Everything is sex to me. Freud pretty much started the whole thing, and you can take it as far as you want- everything we do in life is a sexual experience because we are born sexual beings. You can't separate sex from enjoying an ice cream cone any more than you can separate light from from getting a tan. Our nervous systems and the chemicals sloshing all over them are continually monitoring and sending signals, whether we are conscious of it or not, and while I wonder why everyone around me thinks about relationships and their emotions all day long, my brain is busy working on filling in the holes in social mapping. I was born deficit in that respect, and pretty much grew up seeing people as either acceptable or stupid, never felt close to my parents, and missed all the little things that drive people to "know thyself". We know ourselves in relation to the networks we interact with. I barely interacted.

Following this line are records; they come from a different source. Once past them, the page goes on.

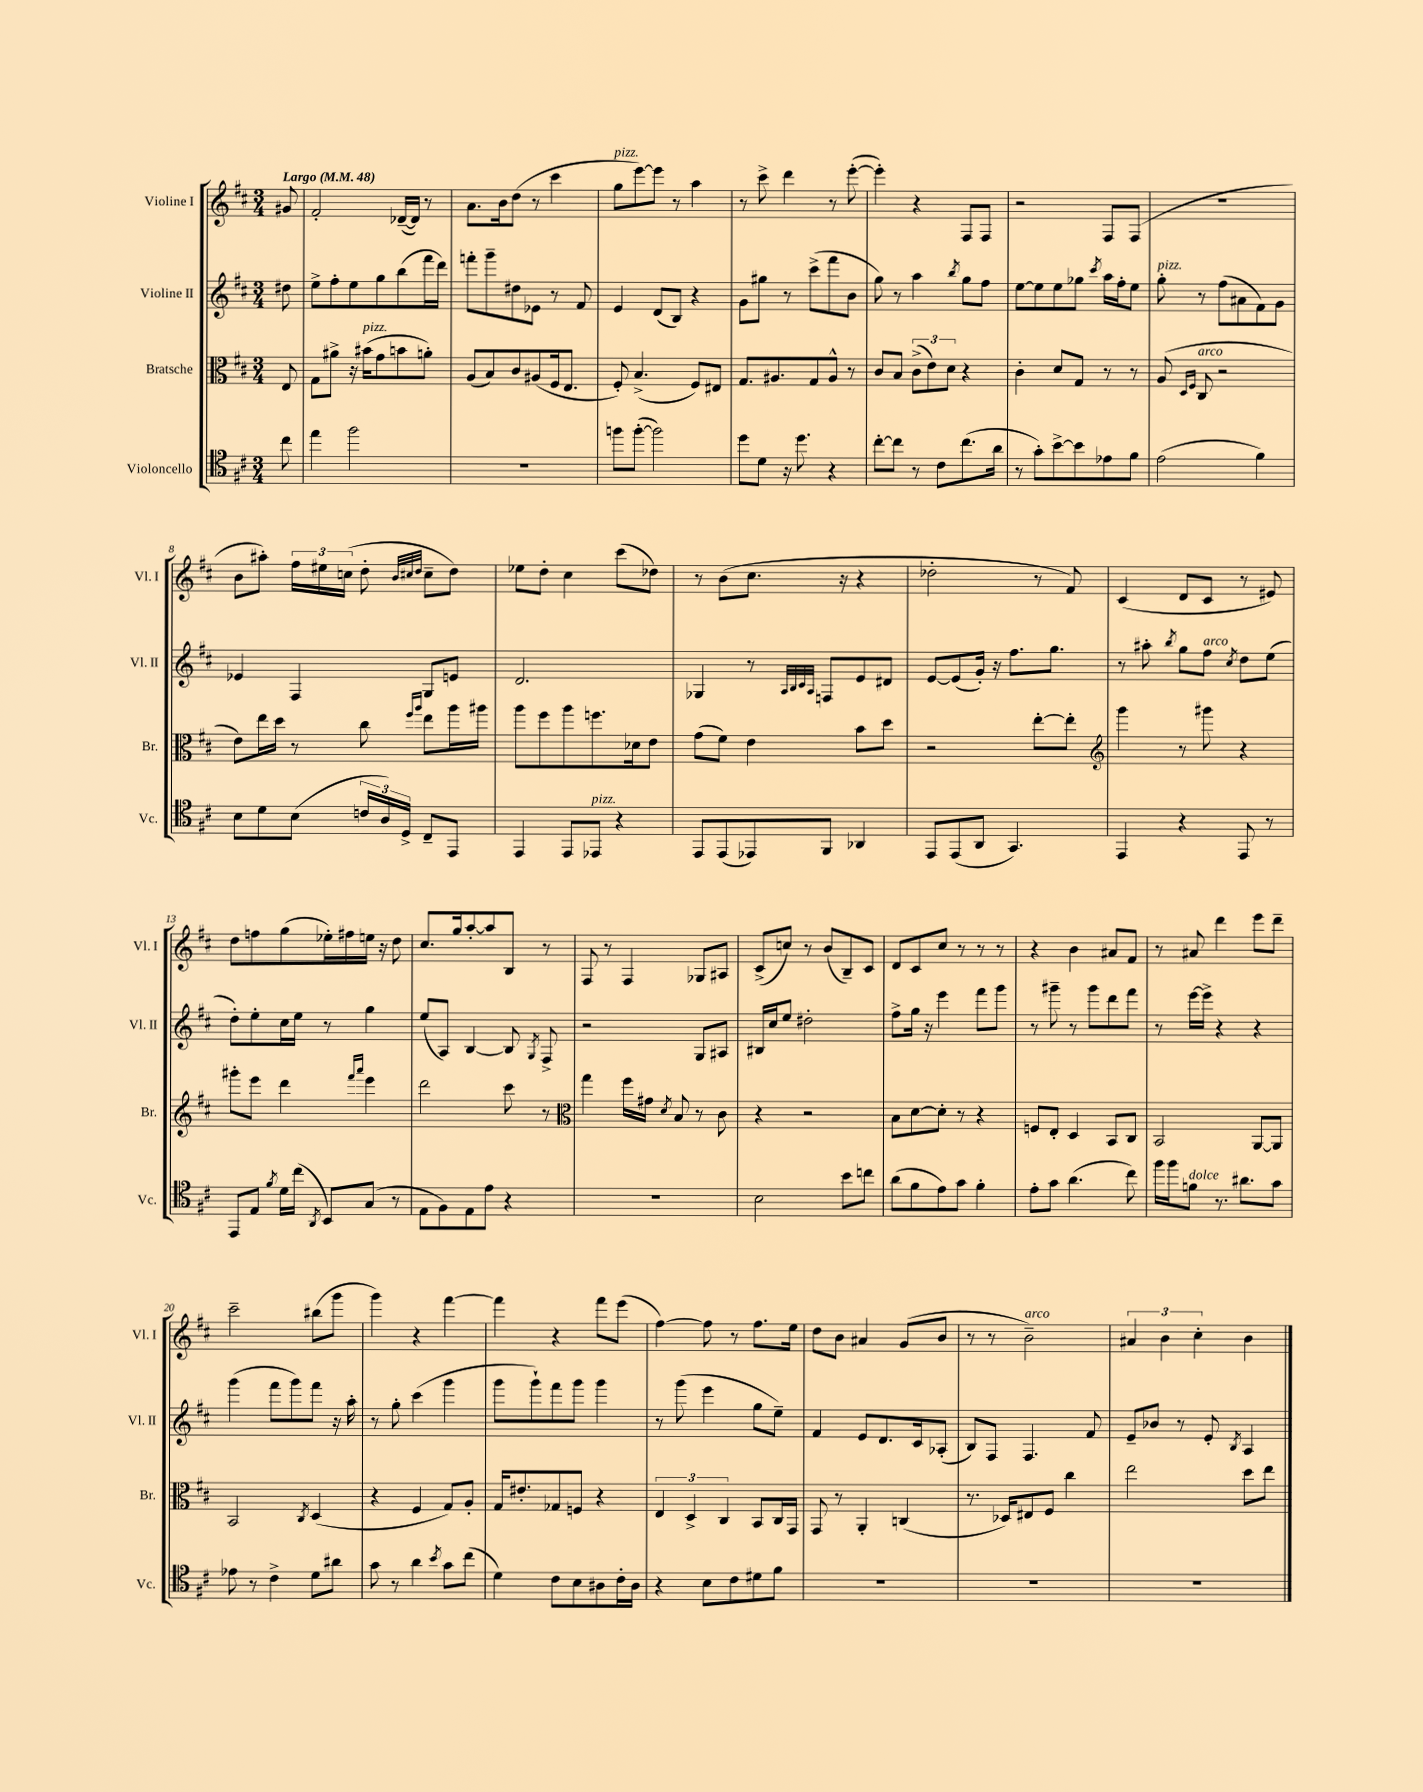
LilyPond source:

<<
\new StaffGroup <<
\new Staff = "s0" \with { instrumentName = "Violine I" shortInstrumentName = "Vl. I" } {
    \clef treble \key d \major \numericTimeSignature \time 3/4 \partial 8 \tempo "Largo" 4 = 48
    \autoBeamOff gis'8 |
    fis'2-. des'16[~--( des'16]) r8 |
    a'8.[ b'16 d''8]( r8 cis'''4 |
    g''8[^\markup { \italic "pizz." } e'''8~) e'''8] r8 a''4 |
    r8 cis'''8-> d'''4 r8 e'''8~-.( |
    e'''4-.) r4 fis8[ fis8] |
    r2 fis8[ fis8]( |
    R2. |
    b'8[ ais''8]-.) \tuplet 3/2 { fis''16[ eis''16 c''16]( } d''8-. \grace { b'32[ cis''32 d''32] } cis''8[-- d''8]) |
    ees''8[ d''8]-. cis''4 cis'''8[( des''8]) |
    r8 b'8[( cis''8.] r16 r4 |
    des''2-. r8 fis'8) |
    cis'4( d'8[ cis'8] r8 eis'8) |
    d''8[ f''8 g''8( ees''16-.) fis''16 e''16] r16 d''8 |
    cis''8.[ g''16 a''8~-. a''8 b8] r8 |
    fis8 r8 fis4 ges8[ ais8] |
    cis'8[->( c''8]) r8 b'8[( b8--) cis'8] |
    d'8[ cis'8 cis''8] r8 r8 r8 |
    r4 b'4 ais'8[ fis'8] |
    r8 ais'8 d'''4 e'''8[ d'''8]-- |
    cis'''2-- bis''8[( g'''8] |
    g'''4) r4 fis'''4~ |
    fis'''4 r4 fis'''8[ e'''8]( |
    fis''4~) fis''8 r8 fis''8.[ e''16] |
    d''8[ b'8] ais'4 g'8[( b'8] |
    r8 r8 b'2--^\markup { \italic "arco" }) |
    \tuplet 3/2 { ais'4 b'4 cis''4-. } b'4 \bar "|." |
}
\new Staff = "s1" \with { instrumentName = "Violine II" shortInstrumentName = "Vl. II" } {
    \clef treble \key d \major \numericTimeSignature \time 3/4 \partial 8
    \autoBeamOff dis''8 |
    e''8[-> fis''8-. e''8 g''8 b''8( fis'''16 d'''16]) |
    f'''8[-. g'''8-- dis''8 ees'8] r8 fis'8 |
    e'4 d'8[( b8]) r4 |
    g'8[ gis''8] r8 cis'''8[->( fis'''8 b'8] |
    g''8) r8 a''4 \acciaccatura { b''8 } g''8[ fis''8] |
    e''8[~ e''8 e''8 ges''8] \acciaccatura { cis'''8 } a''16[ fis''16-. e''8] |
    g''8-.^\markup { \italic "pizz." } r8 fis''8[( ais'8 fis'8) g'8] |
    ees'4 fis4 g8[ e'8] |
    d'2. |
    ges4 r8 \grace { a32[ b32 cis'32 a32] } f8[ e'8 dis'8] |
    e'8[~ e'8( g'16]-.) r16 fis''8.[ g''8.] |
    r8 ais''8-. \acciaccatura { b''8 } g''8[ fis''8]^\markup { \italic "arco" } \acciaccatura { cis''8 } d''8[ e''8]( |
    d''8[-.) e''8-. cis''16 e''16] r8 g''4 |
    e''8[( a8]) b4~ b8 \acciaccatura { g8 } fis8-> |
    r2 g8[ ais8] |
    bis16[ cis''16 e''8] dis''2-. |
    fis''8[-> g''16] r16 e'''4 fis'''8[ g'''8] |
    r8 gis'''8-- r8 gis'''8[ d'''8 fis'''8] |
    r8 e'''16[~ e'''16]-> r4 r4 |
    g'''4( fis'''8[ g'''8) fis'''8] r16 a''16-. |
    r8 g''8-. cis'''4( g'''4 |
    g'''8[ g'''8-!) fis'''8 g'''8] g'''4 |
    r8 g'''8( e'''4 g''8[ e''8]--) |
    fis'4 e'8[ d'8. cis'16 aes8]-.( |
    b8[) fis8] fis4. fis'8 |
    e'8[-- bes'8] r8 e'8-. \acciaccatura { b8 } a4 \bar "|." |
}
\new Staff = "s2" \with { instrumentName = "Bratsche" shortInstrumentName = "Br." } {
    \clef alto \key d \major \numericTimeSignature \time 3/4 \partial 8
    \autoBeamOff e8 |
    g8[ ais'8]-> r16 bis'16[^\markup { \italic "pizz." }( g'8 b'8 a'8]-.) |
    a8[( b8) cis'8 ais8( fis16 e8.] |
    fis8-.) b4.->( fis8[) eis8] |
    g8.[ ais8. g8 ais8]-^ r8 |
    cis'8[ b8] \tuplet 3/2 { cis'8[->( e'8) d'8] } r4 |
    cis'4-. d'8[ g8] r8 r8 |
    a8( \grace { d16[ fis16] } cis8^\markup { \italic "arco" } r2 |
    e'8[) e''16 d''16] r8 cis''8 \grace { fis''16[ a''16] } e''8[ a''16 ais''16] |
    a''8[ fis''8 a''8 f''8. des'16 e'8] |
    g'8[( fis'8]) e'4 b'8[ d''8] |
    r2 e''8[~-. e''8]-. |
    \clef treble g'''4 r8 gis'''8 r4 |
    gis'''8[-. e'''8] d'''4 \grace { fis'''16[ a'''16] } e'''4 |
    d'''2 cis'''8 r8 |
    \clef alto g''4 fis''16[ gis'16] \acciaccatura { d'8 } b8 r8 cis'8 |
    r4 r2 |
    b8[ d'8~ d'8]-. r8 r4 |
    f8[ e8]-. d4 b,8[ cis8] |
    b,2 a,8[~ a,8] |
    b,2 \acciaccatura { cis8 } d4( |
    r4 fis4 g8[) a8]-. |
    g16[ eis'8.-. ges8 f8] r4 |
    \tuplet 3/2 { e4 d4-> cis4 } b,8[ cis16 g,16] |
    g,8 r8 a,4-. c4( |
    r8. des16[) eis8 fis8] cis''4 |
    e''2 d''8[ e''8] \bar "|." |
}
\new Staff = "s3" \with { instrumentName = "Violoncello" shortInstrumentName = "Vc." } {
    \clef tenor \key d \major \numericTimeSignature \time 3/4 \partial 8
    \autoBeamOff cis''8 |
    e''4 fis''2 |
    R2. |
    f''8[ f''8]~-.( f''2) |
    d''8[ d'8] r16 d''8. r4 |
    cis''8[~-. cis''8] r8 cis'8[ cis''8.( a'16] |
    r8 g'8[-.) b'8~-> b'8 ees'8 fis'8] |
    e'2( fis'4) |
    b8[ d'8 b8]( \tuplet 3/2 { c'16[ a16) d16]-> } cis8[-- e,8] |
    e,4 e,8[ ees,8]^\markup { \italic "pizz." } r4 |
    e,8[ e,8( ees,8) fis,8] aes,4 |
    e,8[ e,8( a,8] g,4.) |
    e,4 r4 e,8 r8 |
    e,8[ e8] \acciaccatura { fis'8 } d'16[ cis''16]( \acciaccatura { a,8 } b,8[) g8]( r8 |
    e8[ fis8) e8 e'8] r4 |
    R2. |
    b2 b'8[ c''8] |
    a'8[( fis'8 e'8) g'8] fis'4-. |
    e'8[-. g'8] a'4.( cis''8) |
    fis''16[ fis''16 f'8]^\markup { \italic "dolce" } r8. ais'8.[ g'8] |
    ees'8 r8 cis'4-> d'8[ ais'8] |
    g'8 r8 a'4 \acciaccatura { b'8 } g'8[ cis''8]( |
    d'4) cis'8[ b8 ais8 cis'16-. ais16] |
    r4 b8[ cis'8 dis'8 fis'8] |
    R2. |
    R2. |
    R2. \bar "|." |
}
>>
>>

I am coming to know myself. I discovered in 2008 that two words seem to fit me pretty well, so I simply say I'm pangender asexual. I'm not sure there's any other category I fit into. Because I am so free of gender in my own mind, I am free to think very deeply about the human condition and how people survive their local existences in time and space. I'm able to question authority and society without emotional motivation, and I'm able to research and learn other points of view without challenging the walls of my own box.

Psychological health is dependent in part on one's sexual health, and in my opinion, people are far too worried about their sex lives. I've been privately contacted so many times about sex issues, what do I think of them. If you aren't raping (and possibly killing) another being, you're probably fine. This includes sadomasochism, unless you are dragging around in ragged shreds because you like it so rough (or someone got carried away). My personal opinion on any kind of self harm and self flagellation (including anorexia) is that the psychological roots of something need to be addressed, so if you're questioning your sex life, there's probably something deeper you're really needing to address and it's not really about 'sex' at all. It's about being validated as a person, having dignity as a human being, escaping bad places and people that hurt you, finding your own path to wellness, health, and happiness. Part of healing is openly talking about our stuff.

We can learn all these things from Lexx.

This is my pre-appointment warm up. I usually do this kind of blogging on Pinky blog, but since I promised psyche guy we're really going there this time, I needed to get some words organized. I don't speak nearly so well with my mouth as I do with my fingers. There will be a lot more in session, of course, loads of personal stuff, but it'll still circle around to a chess board, and there's one of those in Lexx, too. How do I see sex? Power. Head games. You're either owning the game or lost in one.